YES

We show the termination of the TRS R:

  +(*(x,y),*(x,z)) -> *(x,+(y,z))
  +(+(x,y),z) -> +(x,+(y,z))
  +(*(x,y),+(*(x,z),u())) -> +(*(x,+(y,z)),u())

-- SCC decomposition.

Consider the dependency pair problem (P, R), where P consists of

p1: +#(*(x,y),*(x,z)) -> +#(y,z)
p2: +#(+(x,y),z) -> +#(x,+(y,z))
p3: +#(+(x,y),z) -> +#(y,z)
p4: +#(*(x,y),+(*(x,z),u())) -> +#(*(x,+(y,z)),u())
p5: +#(*(x,y),+(*(x,z),u())) -> +#(y,z)

and R consists of:

r1: +(*(x,y),*(x,z)) -> *(x,+(y,z))
r2: +(+(x,y),z) -> +(x,+(y,z))
r3: +(*(x,y),+(*(x,z),u())) -> +(*(x,+(y,z)),u())

The estimated dependency graph contains the following SCCs:

  {p1, p2, p3, p5}


-- Reduction pair.

Consider the dependency pair problem (P, R), where P consists of

p1: +#(*(x,y),*(x,z)) -> +#(y,z)
p2: +#(*(x,y),+(*(x,z),u())) -> +#(y,z)
p3: +#(+(x,y),z) -> +#(y,z)
p4: +#(+(x,y),z) -> +#(x,+(y,z))

and R consists of:

r1: +(*(x,y),*(x,z)) -> *(x,+(y,z))
r2: +(+(x,y),z) -> +(x,+(y,z))
r3: +(*(x,y),+(*(x,z),u())) -> +(*(x,+(y,z)),u())
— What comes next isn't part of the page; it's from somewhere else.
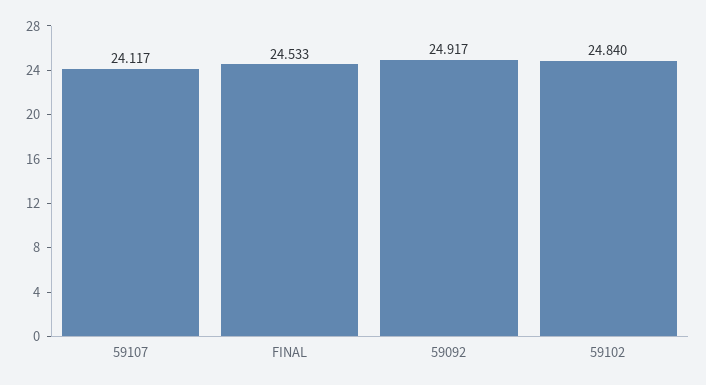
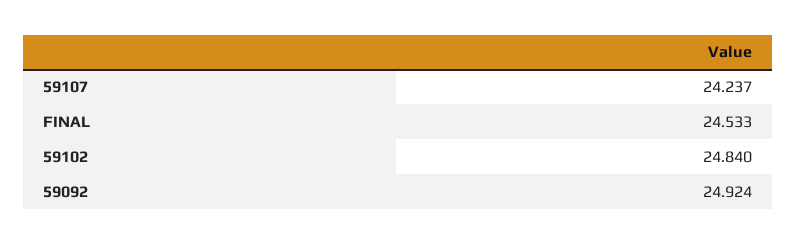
59107: 24.117 -> 24.237
59092: 24.917 -> 24.924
The set of usable rules consists of

  r1, r2, r3

Take the reduction pair:

  matrix interpretations:
  
    carrier: N^2
    order: lexicographic order
    interpretations:
      +#_A(x1,x2) = ((1,0),(1,0)) x1 + x2
      *_A(x1,x2) = x1 + ((1,0),(1,0)) x2 + (1,1)
      +_A(x1,x2) = x1 + x2 + (2,1)
      u_A() = (1,1)

The next rules are strictly ordered:

  p1, p2, p3, p4

We remove them from the problem.  Then no dependency pair remains.